**Aufgabe 1:** Erkläre mit dem Interview, warum Arthur Abraham laut Kalle Sauerland den Biss verloren hat. Antworte in ein bis drei Sätzen.
**Aufgabe 2:** Auf welchem Platz der WBA-Weltrangliste steht Stjepan Bozic laut dem Interview?

**Textauszug:**
Als Promoter und Erfinder des Super-Six-Turniers ist der bereits jetzt einer der mächtigsten Männer des Boxsports. Im Interview mit SPOX spricht der Sohn von Promoter-Legende Wilfried Sauerland über Abrahams Zukunft, die fragwürdige Planung der Klitschkos und das mit Spannung erwartete Super Six im Cruisergewicht.
SPOX: Arthur Abraham geht trotz seiner beiden Niederlagen als klarer Favorit in den Kampf gegen den Kroaten Stjepan Bozic, die Nummer neun der WBA-Weltrangliste. Droht ihm nach dem desolaten Auftreten gegen Carl Froch dennoch ein erneuter Rückschlag?
Kalle Sauerland: Unsere Forderung an ihn ist klar: Wir erwarten, dass er mental wieder präsent ist und sich wieder im Griff hat. Sein Auftreten in Helsinki war für uns alle eine große Enttäuschung. Aber nachdem ich mit ihm vor ein paar Tagen telefoniert habe, bin ich zuversichtlich, dass er sich gefangen hat.
SPOX: Was meinen Sie mit "wieder im Griff" haben?
Sauerland: Er hat falsche Prioritäten gesetzt und so den Biss verloren.
SPOX: Sie spielen auf die von Trainer Ulli Wegner angestoßene Debatte über Abrahams Luxusleben mit Ferrari und Partys an?

**Gegebene Angaben:**
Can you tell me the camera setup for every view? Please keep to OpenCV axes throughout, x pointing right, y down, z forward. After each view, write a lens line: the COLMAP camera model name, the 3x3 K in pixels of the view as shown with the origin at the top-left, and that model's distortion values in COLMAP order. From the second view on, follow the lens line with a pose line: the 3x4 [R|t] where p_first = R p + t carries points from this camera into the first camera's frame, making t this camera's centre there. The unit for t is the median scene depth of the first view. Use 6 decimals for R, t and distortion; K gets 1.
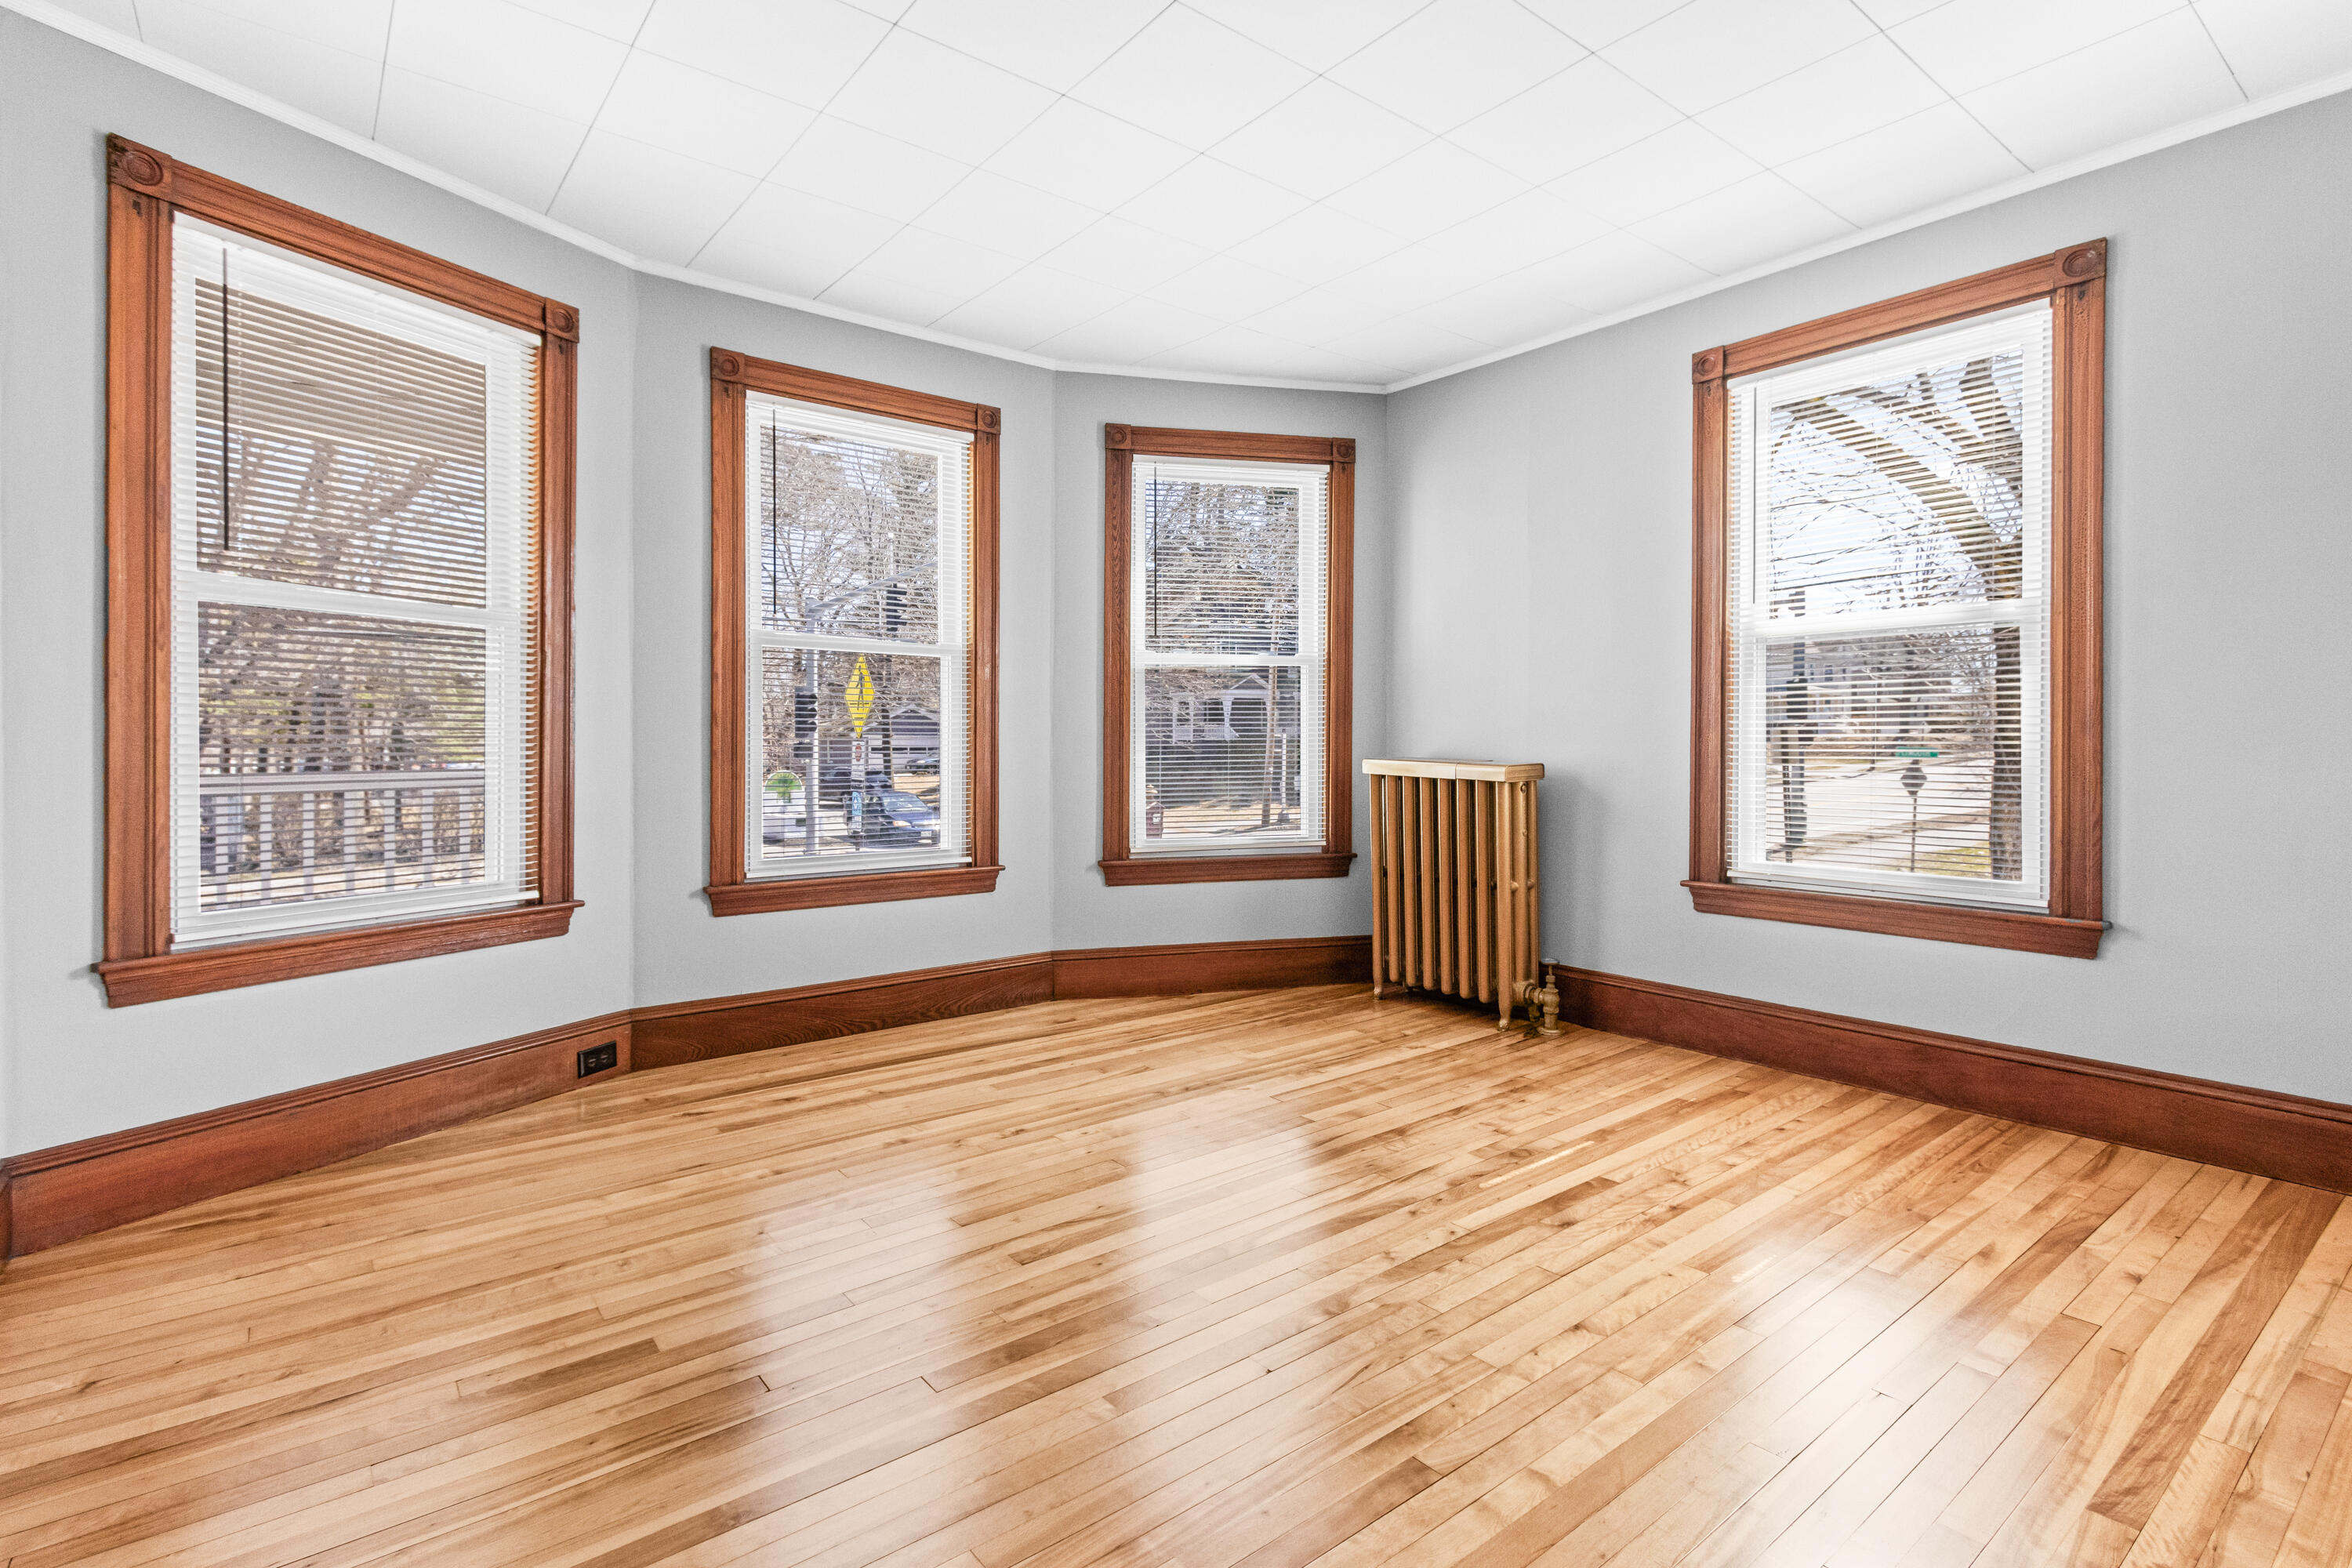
lens RADIAL K [[1120.4, 0, 1176.7], [0, 1120.4, 741.4], [0, 0, 1]] dist [-0.001139, -0.001817]
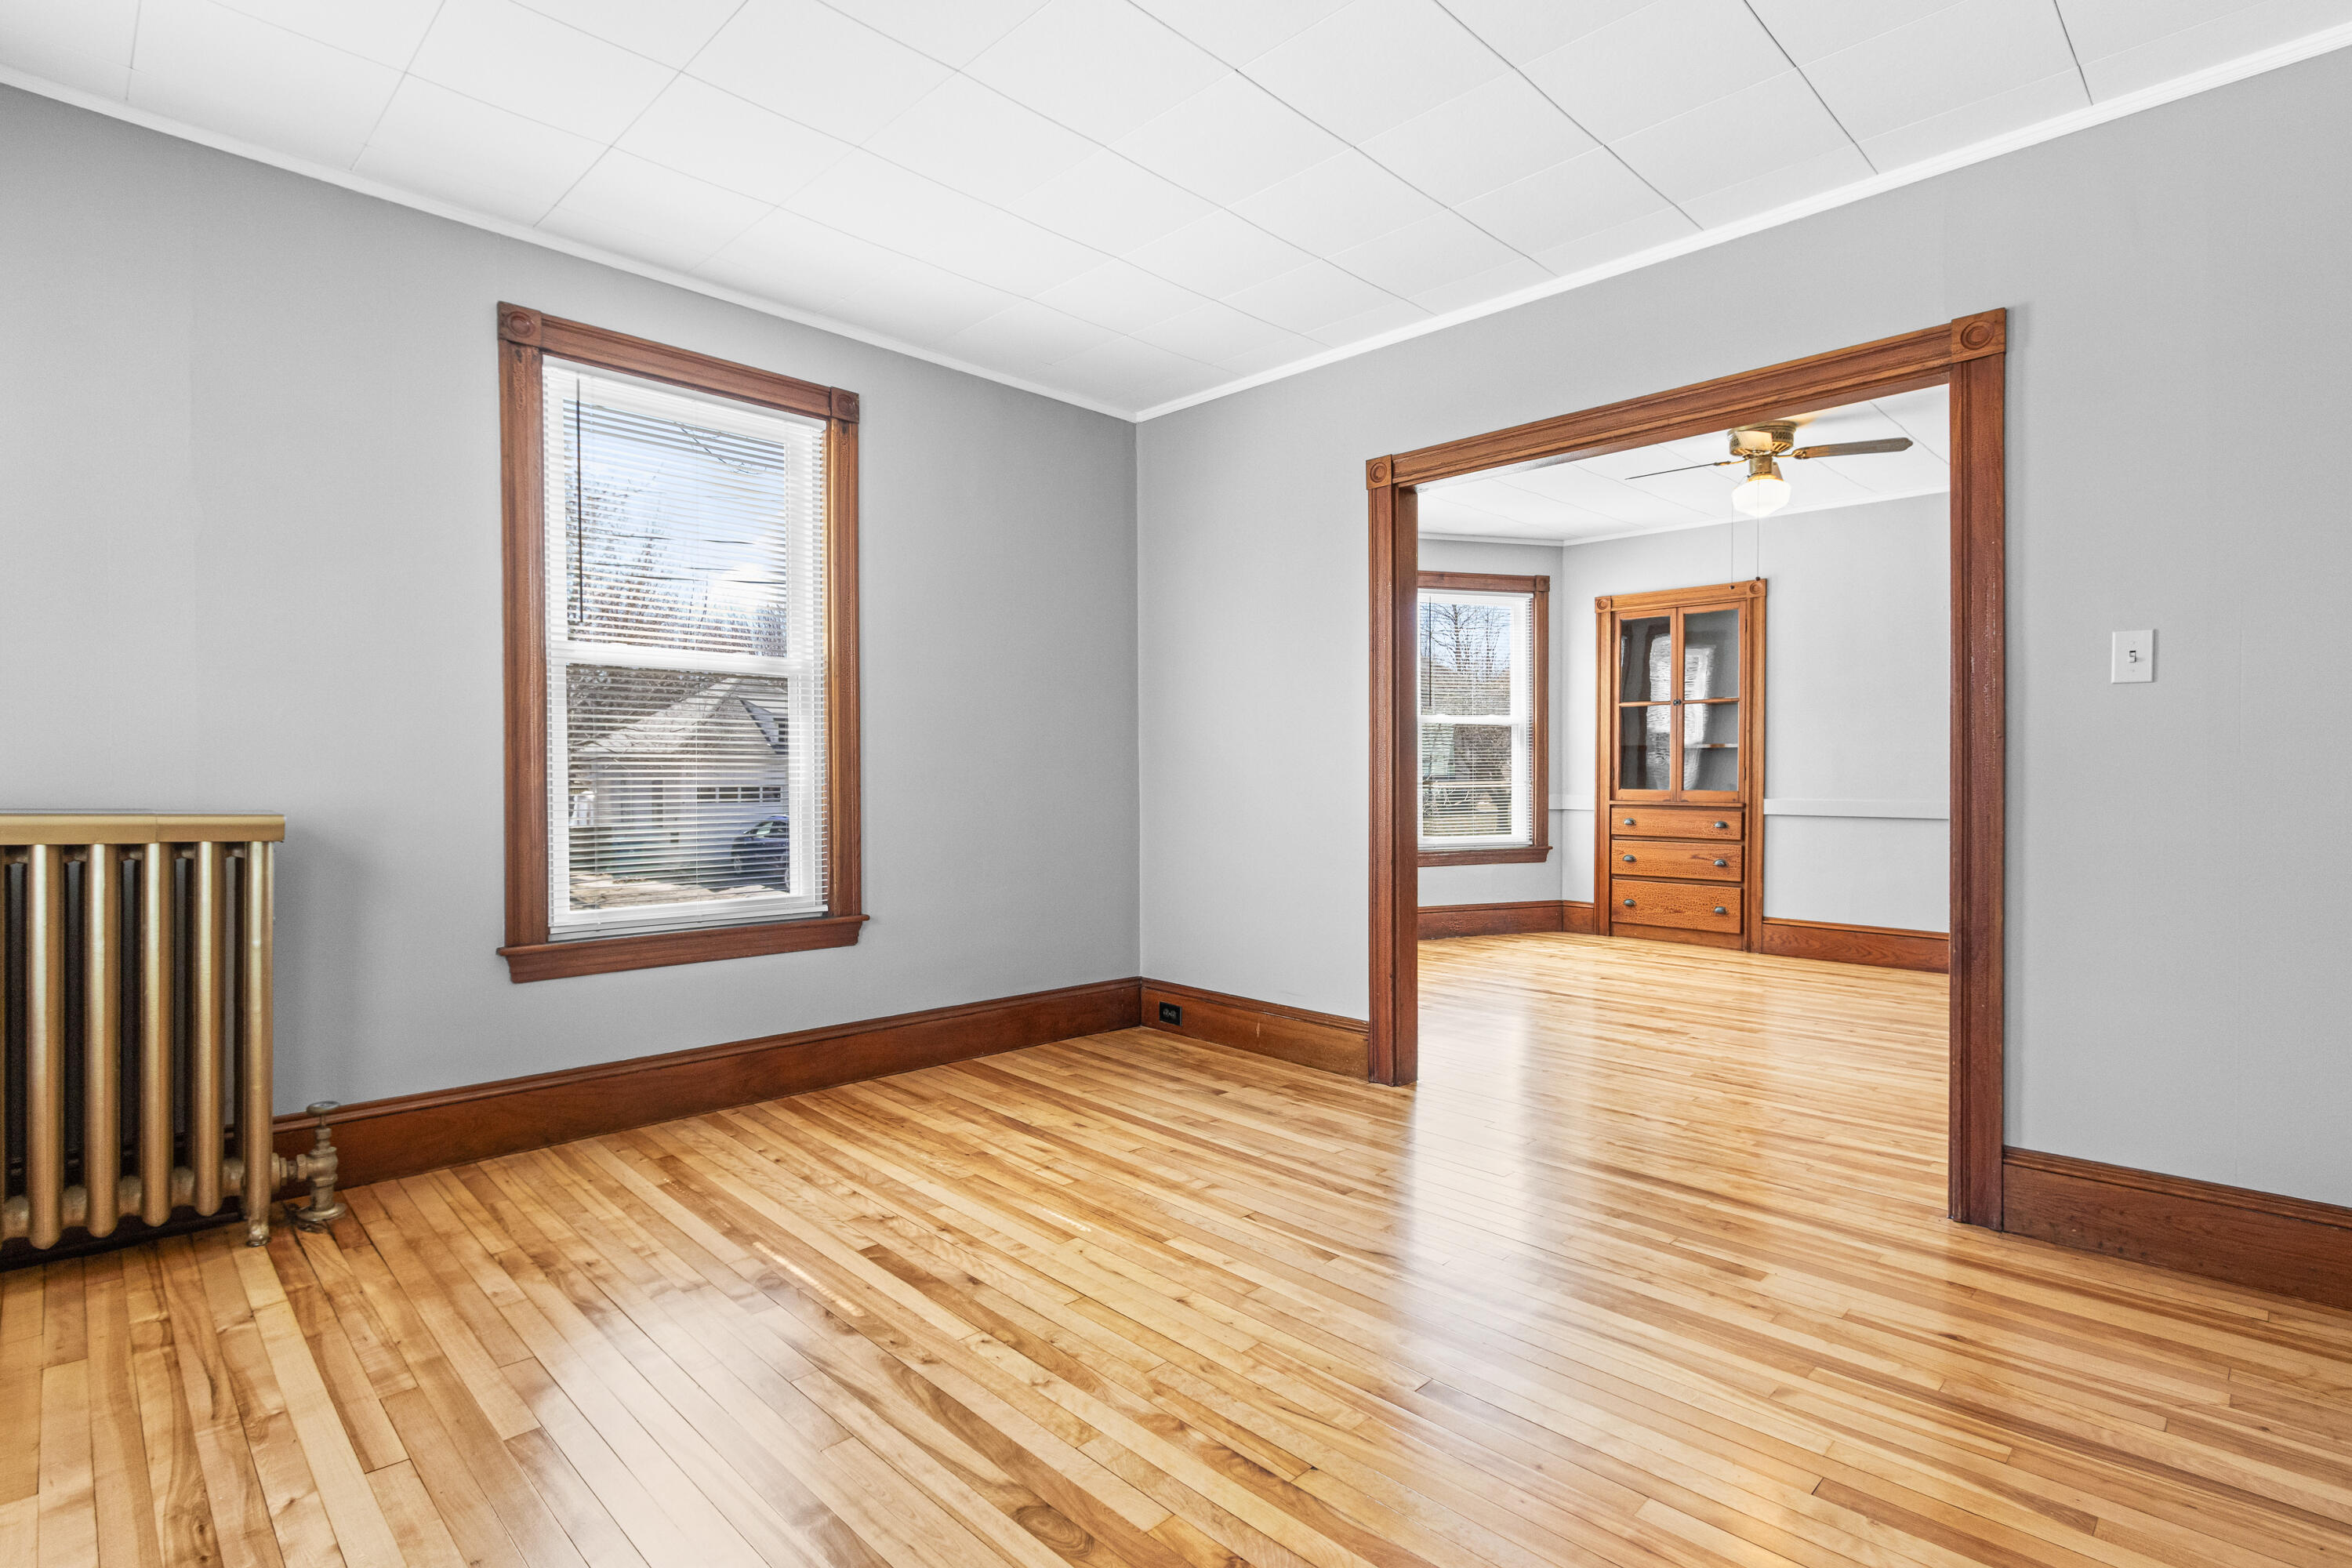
lens RADIAL K [[1120.4, 0, 1177.8], [0, 1120.4, 785.3], [0, 0, 1]] dist [-0.001139, -0.001817]
pose [[-0.108590, -0.008544, 0.994050, -0.535871], [-0.000410, 0.999963, 0.008550, -0.002376], [-0.994087, 0.000521, -0.108590, 0.797872]]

**Lösung 1:** Laut Kalle Sauerland hat Arthur Abraham den Biss verloren, weil er falsche Prioritäten gesetzt hat. Das sagt Sauerland auf die Frage, was er mit „wieder im Griff“ haben meint.

**Lösung 2:** Stjepan Bozic ist die Nummer neun der WBA-Weltrangliste.